On March 13, 2012, Rob Thomas, the show runner responsible for such shows as “Veronica Mars,” “Party Down” and “Cupid,” posted a new campaign on the popular crowdfunding website Kickstarter. In less than a day, the project earned over $2 million, reached its minimum funding requirement and smashed several Kickstarter records for the highest-funded projects in the site’s three-year history. With just under a week left, the project has so far raised over $4.3 million, acquired over 60,000 unique backers and become one of the most talked-about stories in the crowdfunding and TV community, as well as an intense source of fascination across the country. That being said, I have recently found myself believing for a few reasons that this event will not be as revolutionary as everyone is hoping, and may actually be a bad sign for the future of TV.

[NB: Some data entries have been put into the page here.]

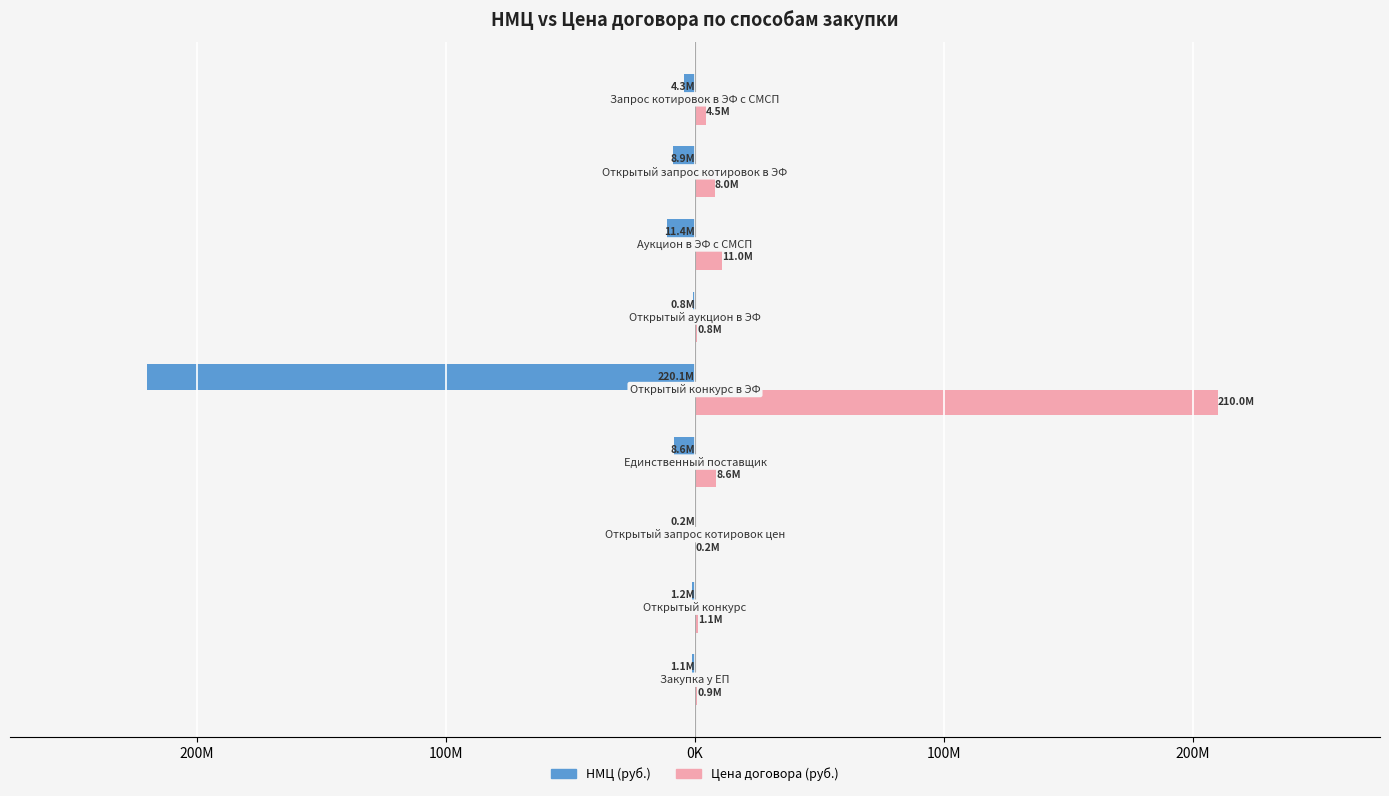

Reading left to right, list all the values displayed in this chart.

НМЦ (руб.): -1100000.0	-1174000.0	-197514.5	-8618717.0	-220120000.0	-840000.0	-11412839.0	-8925199.0	-4347872.0
Цена договора (руб.): 915954.8	1147013.0	197514.5	8618717.0	209972094.9	840000.0	10956322.8	8032600.0	4515000.0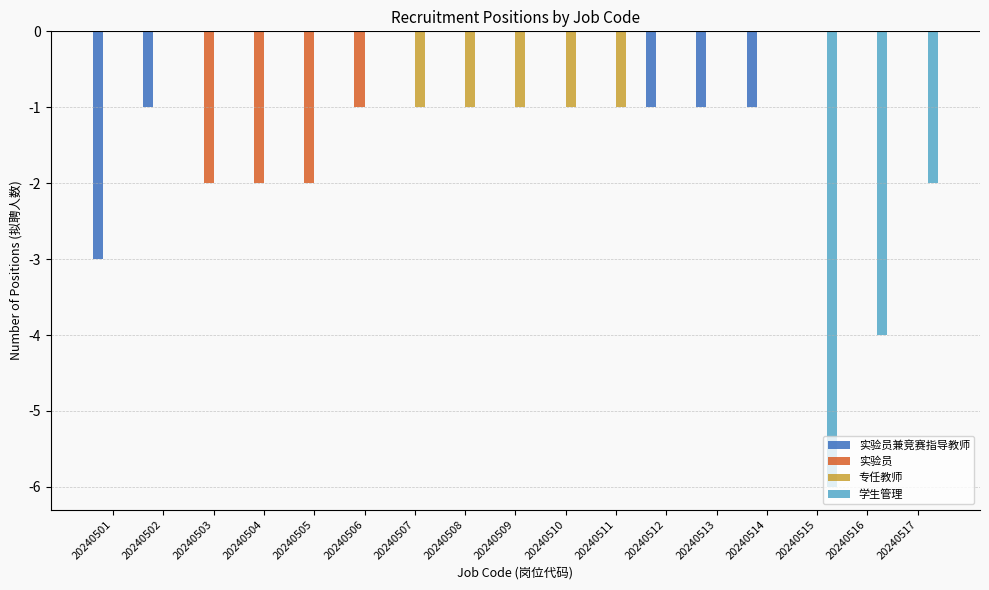

Reading right to left, what are all the values shown in this chart?

实验员兼竞赛指导教师: 0	0	0	-1	-1	-1	0	0	0	0	0	0	0	0	0	-1	-3
实验员: 0	0	0	0	0	0	0	0	0	0	0	-1	-2	-2	-2	0	0
专任教师: 0	0	0	0	0	0	-1	-1	-1	-1	-1	0	0	0	0	0	0
学生管理: -2	-4	-6	0	0	0	0	0	0	0	0	0	0	0	0	0	0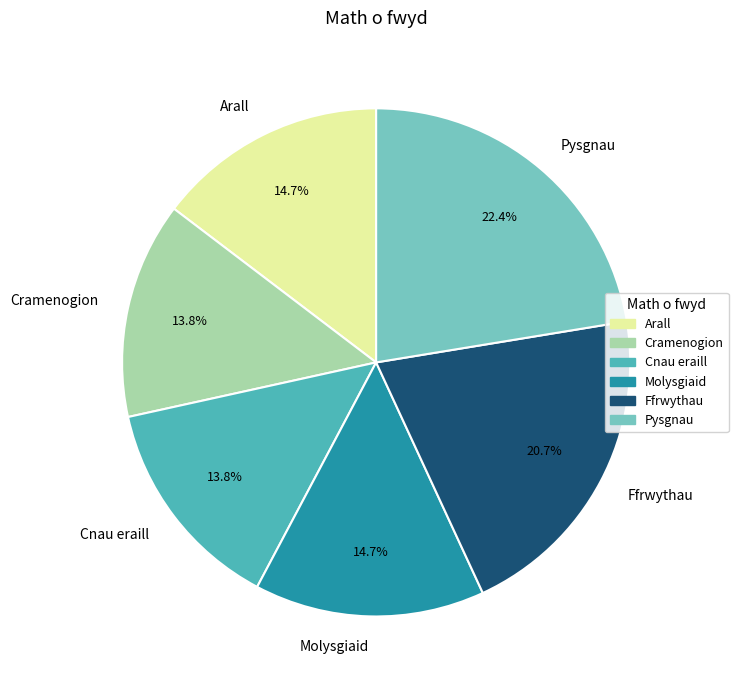

To the nearest percent, what is the difference between the largest and smallest slice percentages?

9%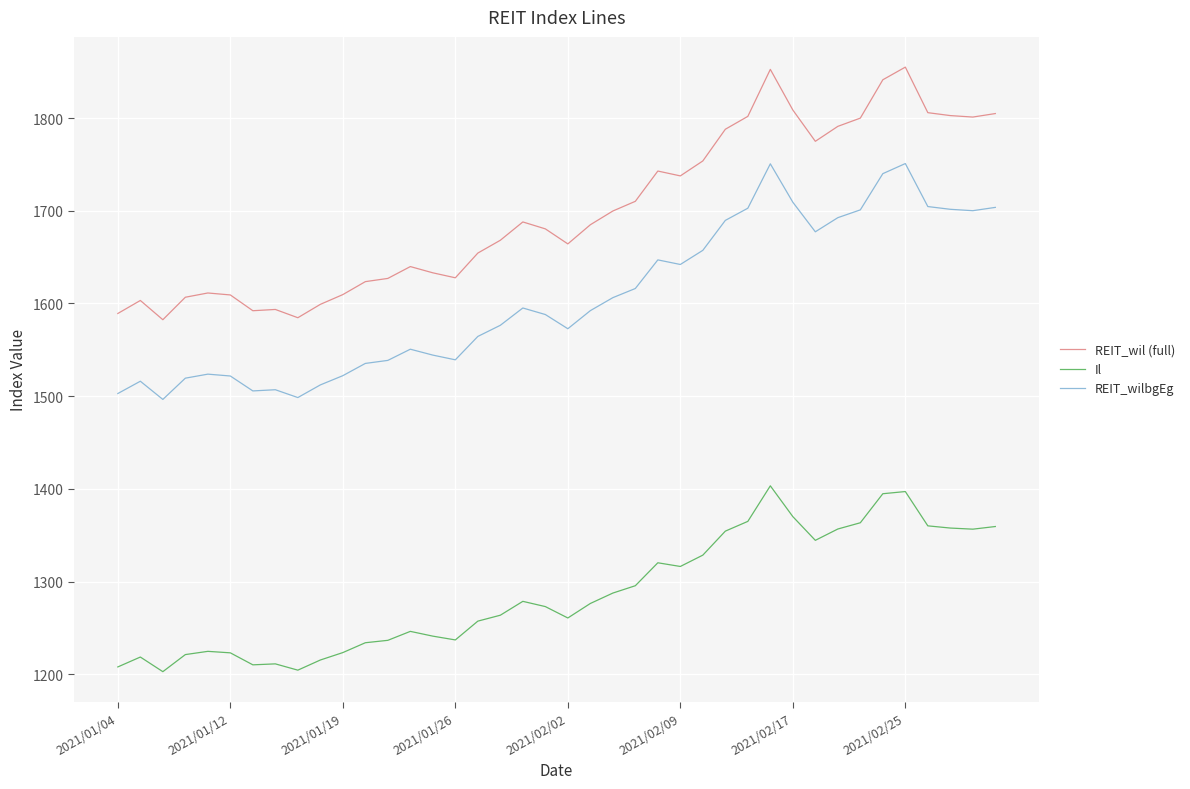

Which series has the largest total across all categories?

REIT_wil (full)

Upside Down Business Model
The entertainment industry creates content and then attempts to sell it to the consumer. This has been the model for decades, ever since the decline of the “commissioned art” that was the norm in medieval times. As viewers, we are consumers free to spend our money and time however we choose. With commissioned art and possibly with crowdfunded projects, we are more client than consumer. What if people who contribute hundreds or thousands of dollars to the “Veronica Mars” movie don’t enjoy it? Won’t they feel cheated if they don’t enjoy it or find that the movie is different than how they imagined? With this model, the social contract that used to exist between consumer and content creator is blurred or even nonexistent, and I cannot help but think backlash will occur if the movie isn’t somehow “all things” to all its 60,000+ contributors.

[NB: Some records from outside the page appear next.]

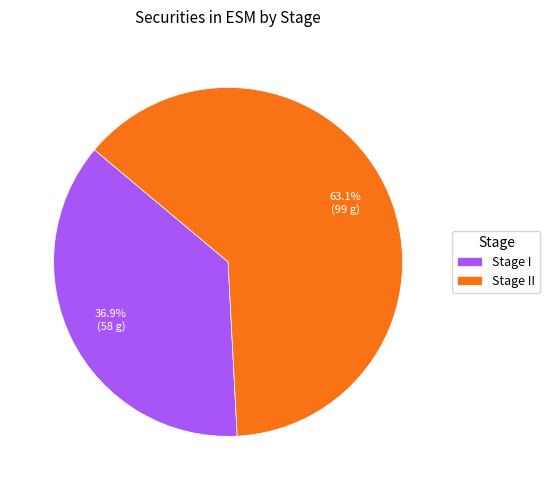

To the nearest percent, what is the difference between the largest and smallest slice percentages?

26%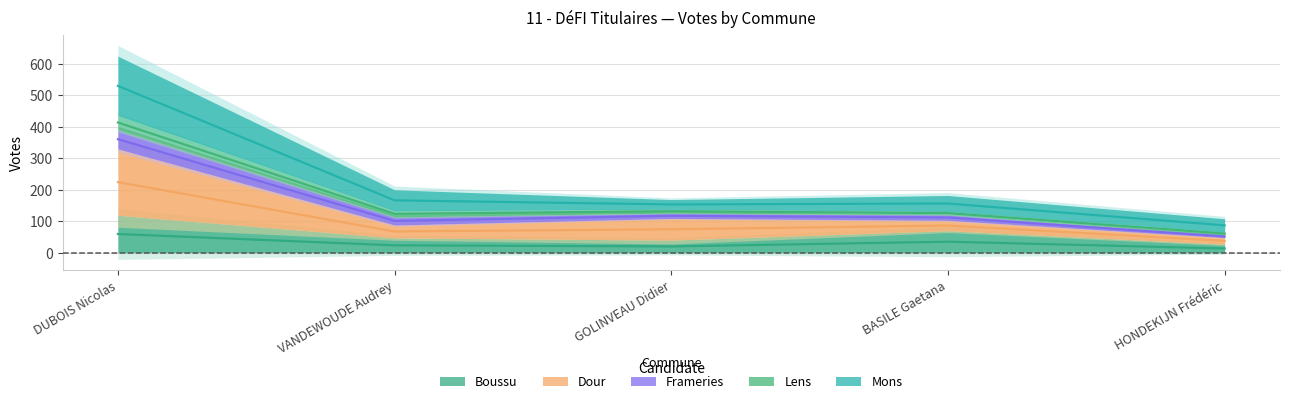

True or false: Frameries and Dour cross at least once.

False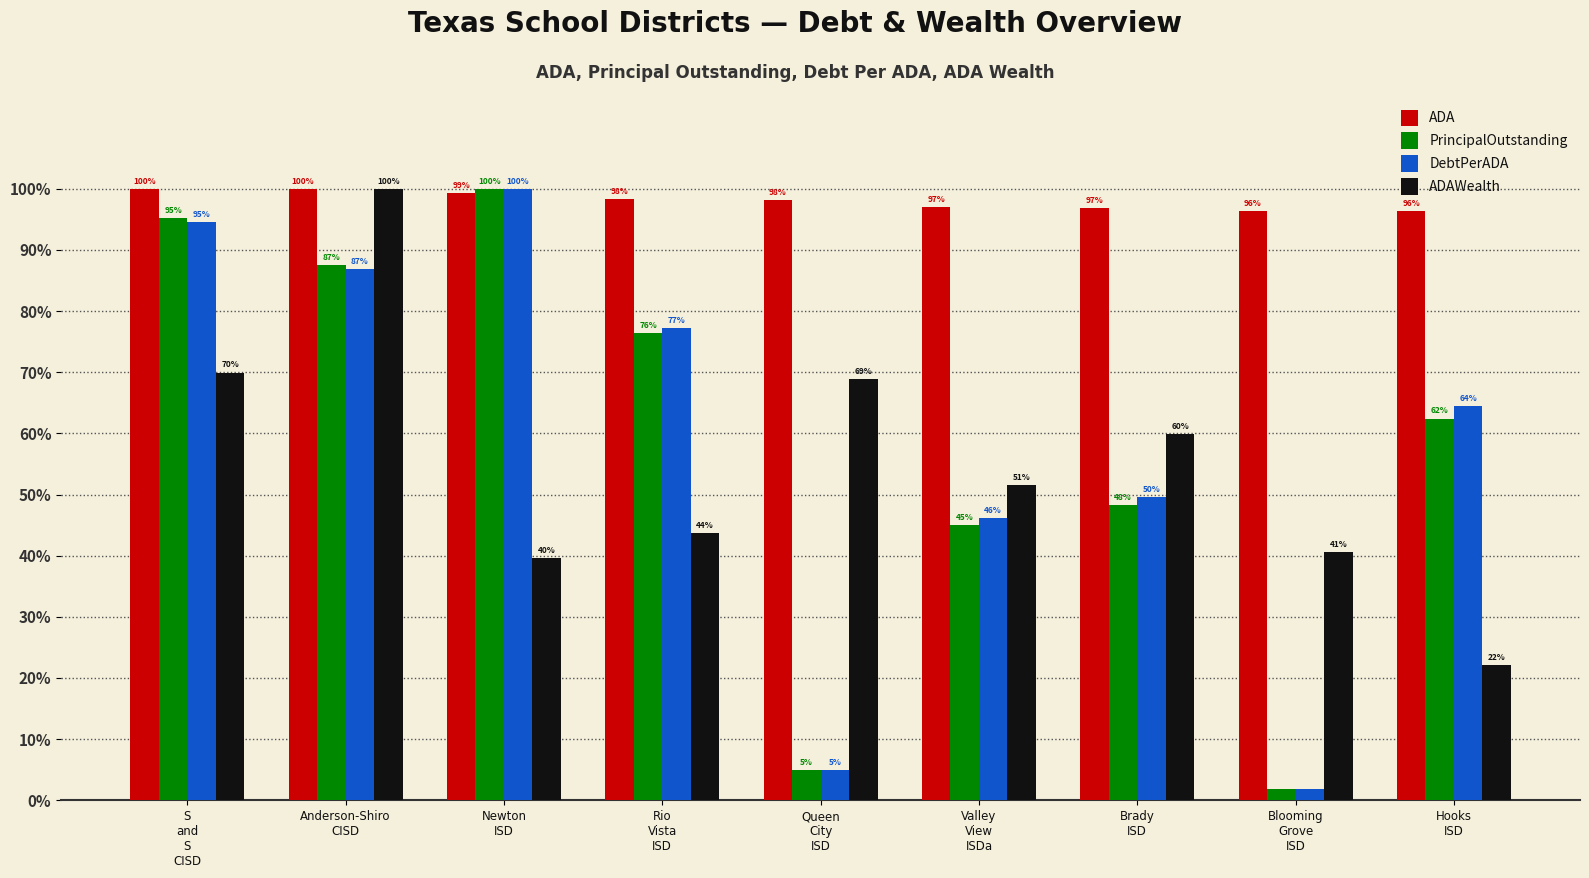

Does the chart contain stacked bars?

No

TV Show to Movie Transition
Will a two-hour movie honestly be a solution to fans who felt the show ended prematurely after three full seasons aired on TV? Viewers become attached to shows over a long period of time and feel betrayed because that long-term relationship is severed. Movies, on the other hand, are secular experiences and may wet the appetite of show’s viewers temporarily, but then what? “Firefly” fans got a movie based on the show but still seem to be less than content, and vocally complain about the show’s cancellation almost as much as they celebrate the movie’s existence. Similarly, the budgets of TV shows and movies exist on different scales. Recently, Rob Thomas admitted that individual episodes of “Veronica Mars” typically cost around $2 million each, meaning the budget of the movie will only be around twice that of any given episode and will limit the production to TV standards. Will contributors feel cheated if this is the case? I think they might create a vocal backlash that could cause fans more discontent than enjoyment.

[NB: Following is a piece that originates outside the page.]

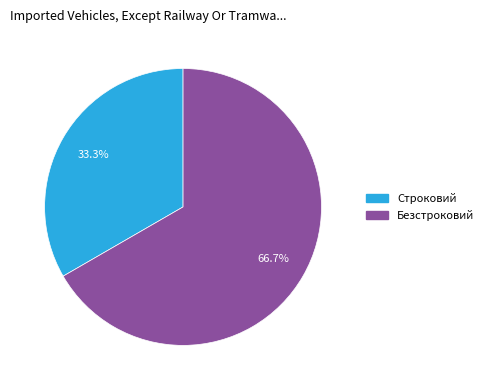

What percentage do Безстроковий and Строковий together represent?

100.0%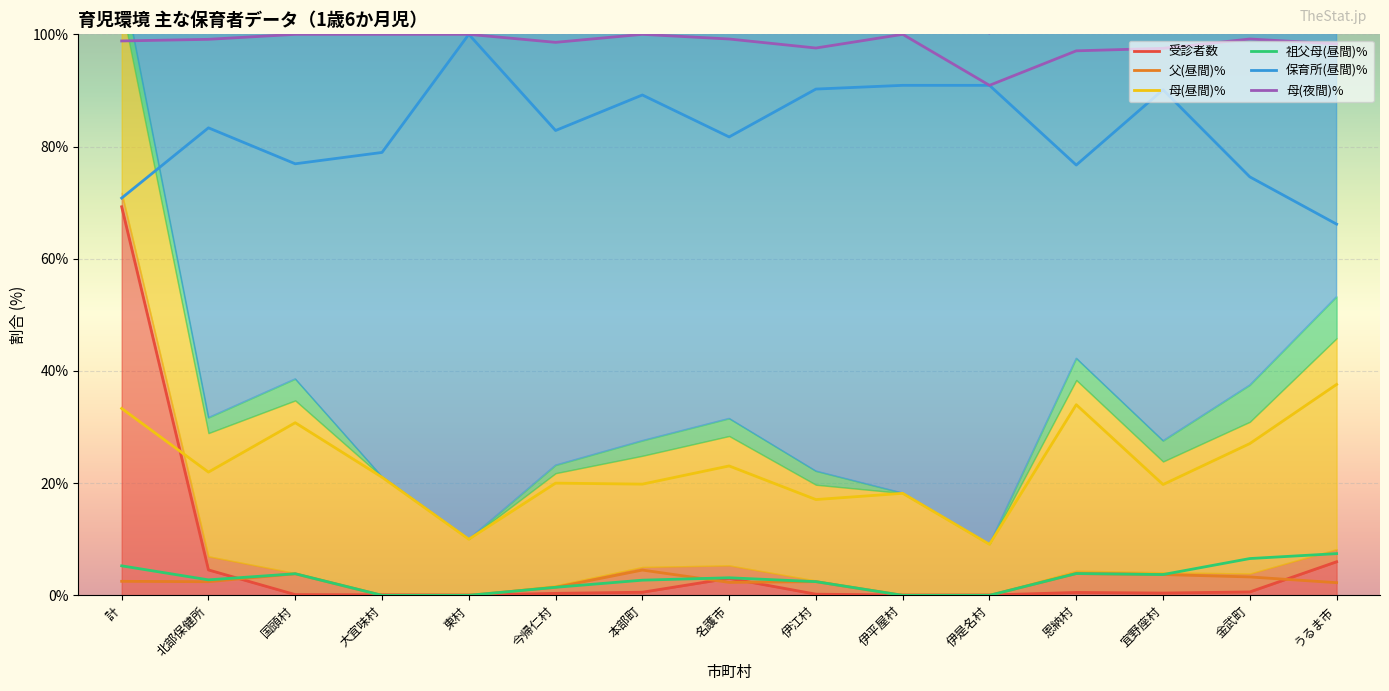

How many categories are shown in the chart?

15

As of the time this article was written, Warner Bros., the company that produced the show, has stayed fairly quiet about the campaign. They will still have to sign off on releasing the property back to Rob Thomas after the campaign concludes, and technically they don’t have to do so. What happens if complications occur? Will they charge Thomas to buy the property? How much of the $4 million will that cost? Will they make money from ticket sales? Although being uncooperative in the slightest could easily turn into a public relations nightmare and will likely cause Warner Bros. to play along, the truth is they are engaging in uncharted territory, and smaller problems have derailed larger projects in the past. Beyond legal cooperation, the fact that WB hasn’t contributed to the project itself means they will benefit from any of the project’s success, without actually spending a dime. WB was unable to see the support for the project before fans shelled out their own funds, and somehow won’t be punished for lacking that insight. I expect more fans to begin realizing this and feeling cheated rather than vindicated by the situation.
Overall, I admit the success of the campaign is exciting and opens up many exciting opportunities to passionate TV fans such as myself, but the number of unanswered questions and potential pitfalls that lie ahead leaves me more worried than excited. I wish Thomas and the movie the best of luck, but will not be surprised if it ends up being more of a one-time fluke than a paradigm-shifting revolution in the medium.
Donald Dimick is an Arts and Entertainment columnist for the Trinitonian. He is a senior communication major at Trinity University.